Chevron announced on Monday its acquisition of Hess for a whopping $53 billion in stock. This massive merger marks the second major consolidation in the US oil sector in recent weeks, with Exxon Mobil’s $60 billion bid for Pioneer Natural Resources earlier this month being the first.
This acquisition intensifies the rivalry between Chevron, the second-largest oil and gas producer in the United States, and Exxon Mobil. It positions them in direct competition as they both seek to expand their drilling operations in the emerging oil-producing region of Guyana, reported CNBC.
Chevron’s strategic move underscores its commitment to continue investing in fossil fuels. This decision comes as global oil demand remains robust, and major oil producers are actively pursuing acquisitions to replenish their reserves following years of limited investment.
Guyana has emerged as a significant oil producer in recent years, following substantial discoveries, positioning it as one of the prominent players in Latin America, trailing only Brazil and Mexico.
Read more: The Case for an Exxon-Chevron Merger
Currently, Exxon, in partnership with Hess and China’s CNOOC, are the exclusive active oil producers in Guyana. Their combined projects are projected to achieve a substantial output of 1.2 million barrels per day by 2027.
Upon the completion of this deal, John Hess, the CEO of Hess Corp, is set to join Chevron’s board of directors.
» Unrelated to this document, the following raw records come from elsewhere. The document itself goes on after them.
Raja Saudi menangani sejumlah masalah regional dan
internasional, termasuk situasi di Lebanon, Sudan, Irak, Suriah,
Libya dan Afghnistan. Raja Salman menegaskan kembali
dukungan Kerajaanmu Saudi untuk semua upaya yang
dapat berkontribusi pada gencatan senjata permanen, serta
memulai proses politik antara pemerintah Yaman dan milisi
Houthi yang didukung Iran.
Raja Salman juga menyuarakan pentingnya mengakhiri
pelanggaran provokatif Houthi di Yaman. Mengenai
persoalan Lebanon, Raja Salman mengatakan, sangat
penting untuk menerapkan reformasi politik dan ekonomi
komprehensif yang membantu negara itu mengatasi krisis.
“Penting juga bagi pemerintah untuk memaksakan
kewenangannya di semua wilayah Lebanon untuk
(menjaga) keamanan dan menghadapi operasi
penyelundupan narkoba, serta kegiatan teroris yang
This merger is anticipated to drive higher production and free cash flow for an extended period, surpassing Chevron’s current five-year growth expectations, according to statements from both companies.
Furthermore, Chevron has expressed its confidence in the future of energy prices and its cash generation by revealing plans to increase its share repurchase program by $2.5 billion, pushing it to the top end of the $20 billion annual range.
Goldman Sachs served as the lead adviser to Hess, while Morgan Stanley played the lead advisory role for Chevron in this substantial acquisition, per CNBC.
The deal is slated for closure in the first half of 2024, and its impact on the global oil industry is eagerly anticipated.